I think a good mentor also always helps keep things in context. Why is this problem being worked upon? Why is it important for the company or for the learner. These sorts of contextual points are often important for the learner to hear. Giving feedback depends upon the learner and their ability and desire to hear what you are going to way. No everyone is open to feedback so handle this area carefully. If you are in a position to provide honest feedback however I’d think of the following three dimensions for starting points. How well is the quality aspect of the problem solving process working – are we employing the right methods and obtaining results. If not then why not? How fast or expedient is the process going? Just solving the problem is not good enough. We must strive to become efficient problem solvers as well.
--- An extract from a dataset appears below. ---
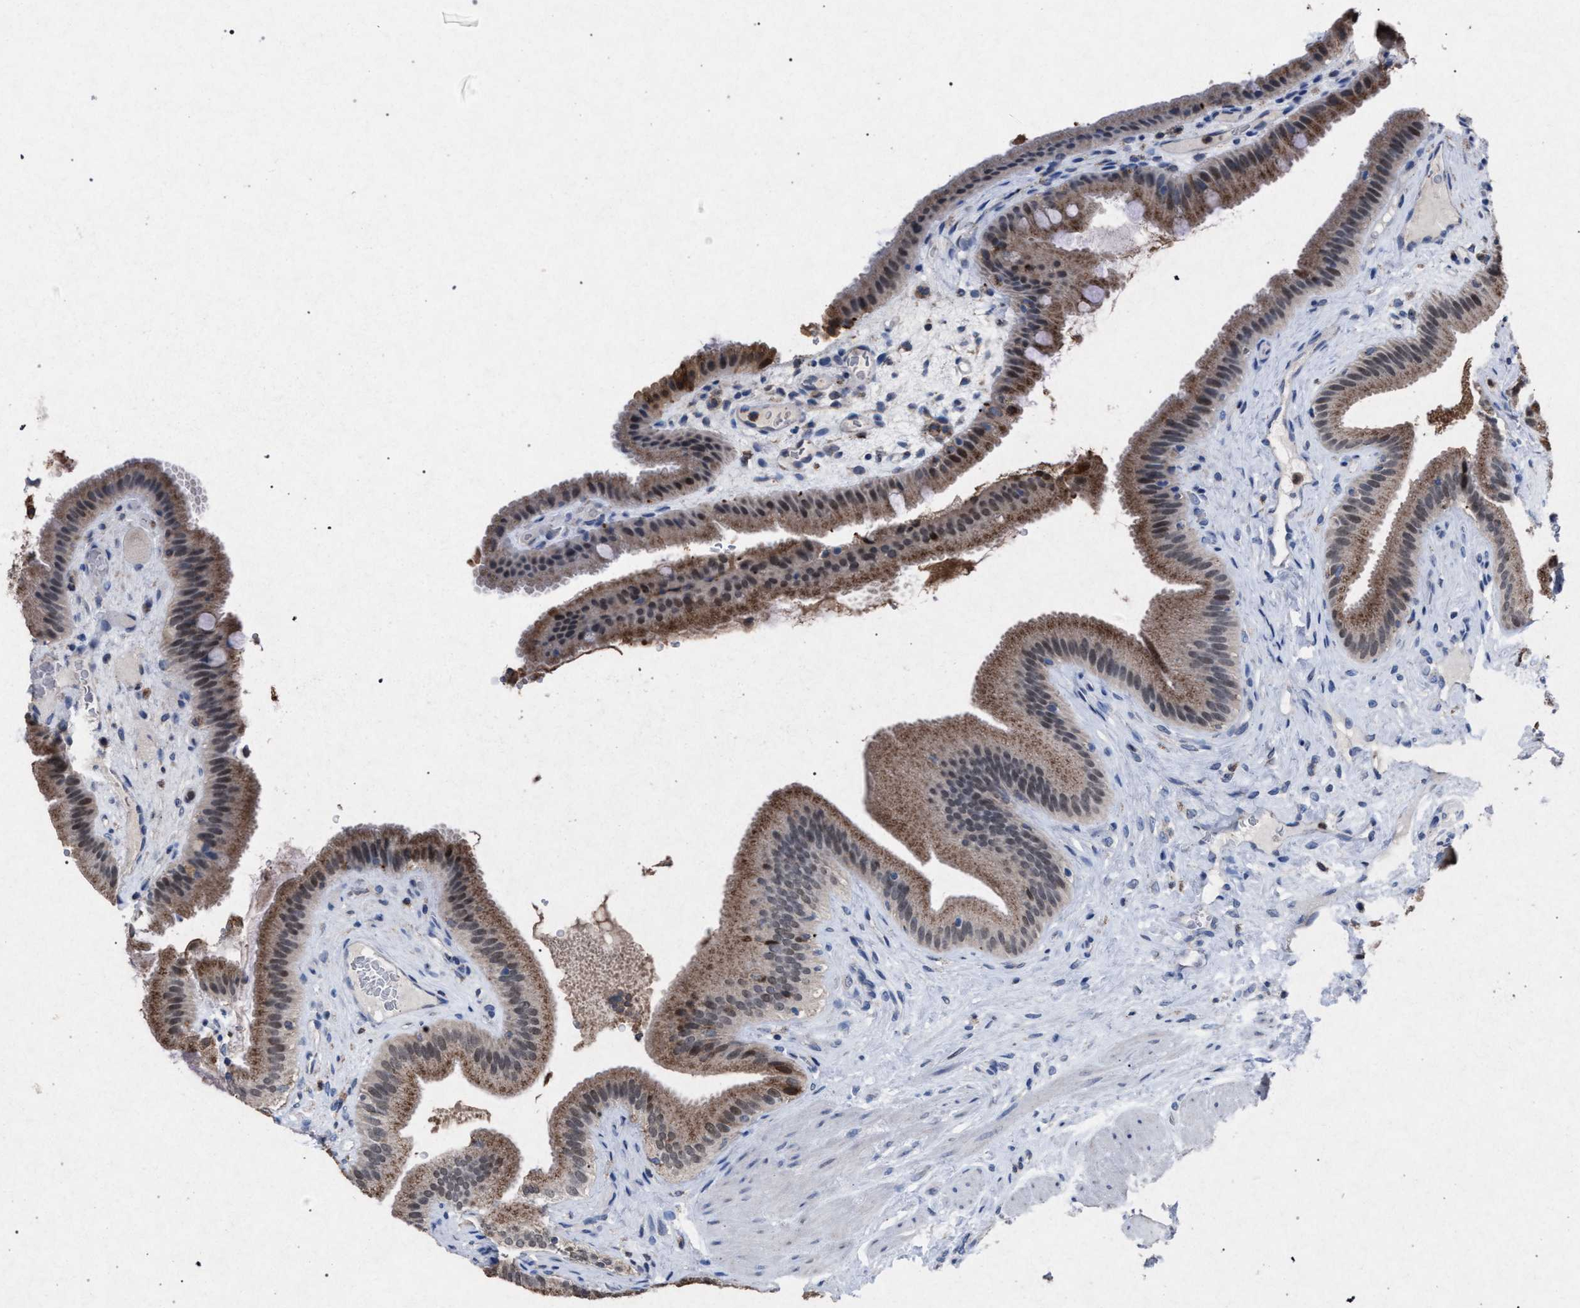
{"staining": {"intensity": "moderate", "quantity": ">75%", "location": "cytoplasmic/membranous"}, "tissue": "gallbladder", "cell_type": "Glandular cells", "image_type": "normal", "snomed": [{"axis": "morphology", "description": "Normal tissue, NOS"}, {"axis": "topography", "description": "Gallbladder"}], "caption": "Protein staining of unremarkable gallbladder exhibits moderate cytoplasmic/membranous positivity in about >75% of glandular cells.", "gene": "HSD17B4", "patient": {"sex": "male", "age": 49}}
Additionally how well is this person communicating and interacting with others. Are people open and willing to help them solve the problem or are they reluctant to get involved? These are just some initial areas for discussion and there are many more as well.
At times problem solving will get bogged down especially on more difficult problems. Be prepared to provide encouragement and motivation if necessary. Sometimes like Thomas Edison one said genius is one percent inspiration and 99 percent perspiration. At times a good mentor has to help people stay the course and “perspire” some more until the problem is solved. On a slightly different vein it is also important to help people see their involvement in the big scheme of things and to feel somewhat important. Not every problem is the most difficult or important in the company but still we can emphasize what is important or significant about this particular problem.
In the course of problem solving it is nice to be on the look out for various other development opportunities. If there is a good chance to practice communication skills by presenting to another group, or if using certain techniques will help develop someone better for the future please remember to suggest those items as they occur. Similarly when a situation warrants the attention a good mentor should help if possible in arranging recognition for the person working on the problem. In particular this is important at the end of any A3 report of problem solving process.
Lastly I like to remind people that problem solving, leadership, and communication are all mutually reinforcing patterns. The better you are at communication the better you are at leading. The better you are at problem solving the better you are at leading, etc. Don’t think of mentoring problem solving in the narrowest sense. Keep in mind other angles that apply as well.